To test your Plugin, you'll write a normal Temporal Workflow tests, having included the plugin in your Client.

Two special concerns are versioning tests, for when you're making changes to your plugin, and testing unwanted side effects.

Versioning tests

When you make changes to your plugin after it has already shipped to users, it's recommended that you set up replay testing on each important change to make sure that you’re not causing non-determinism errors for your users.

Side effects tests

Your Plugin should cater to Workflows resuming in different processes than the ones they started on and then replaying from the beginning, which can happen, for example, after an intermittent failure.

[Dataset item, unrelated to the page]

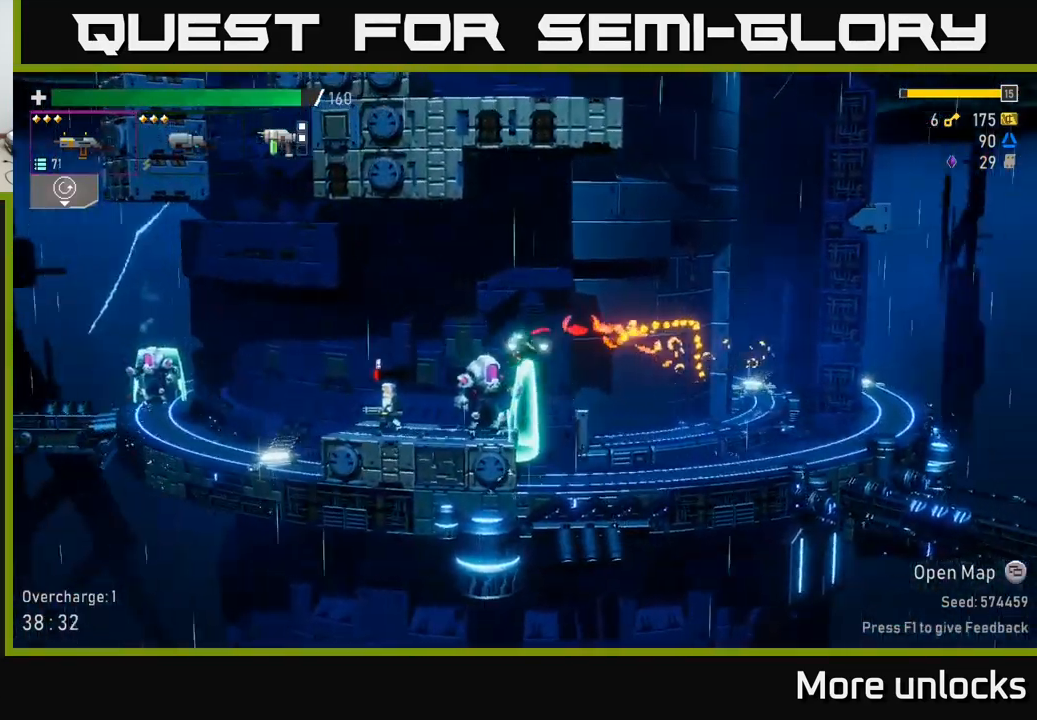
{"buttons": [], "left_stick": "right", "right_stick": "center", "events": [[450, "left_stick", "right"]]}
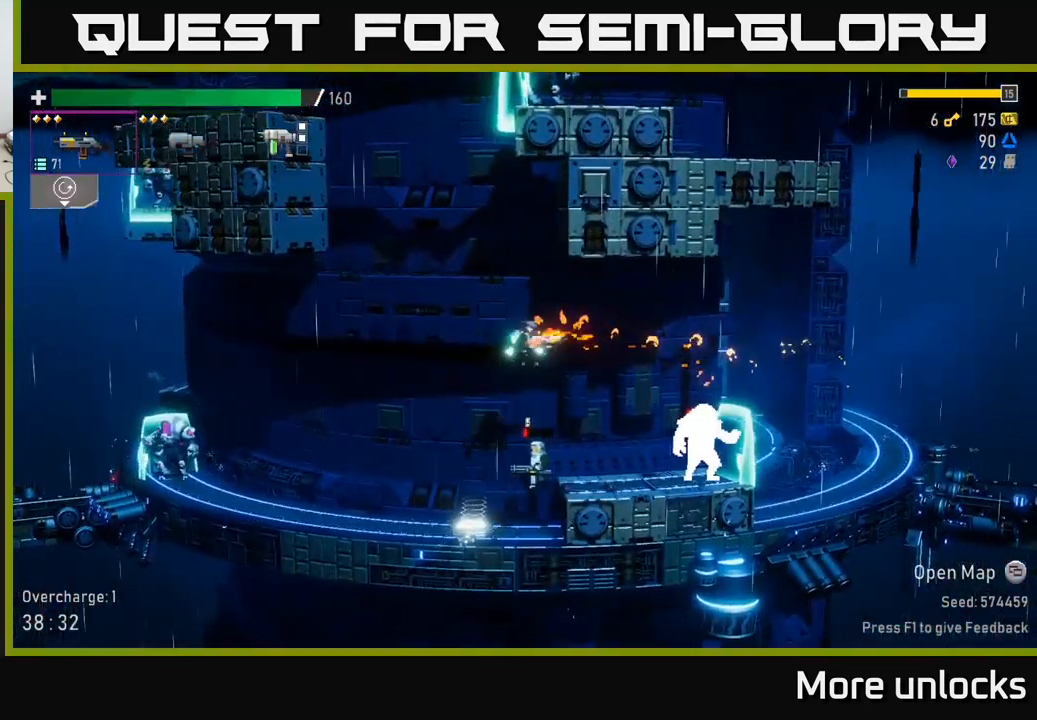
{"buttons": [], "left_stick": "left", "right_stick": "center", "events": [[183, "left_stick", "left"]]}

You can ensure you're not depending on local side effects by turning Workflow caching off, which will mean that the Workflow replays from the top each time it progresses:

features/snippets/worker/worker.go

worker.SetStickyWorkflowCacheSize(0)
w := worker.New(c, "task-queue", worker.Options{})

Check for duplicate side effects or other types of failures.

It's harder to test against side effects to global variables, so this practice is best avoided entirely.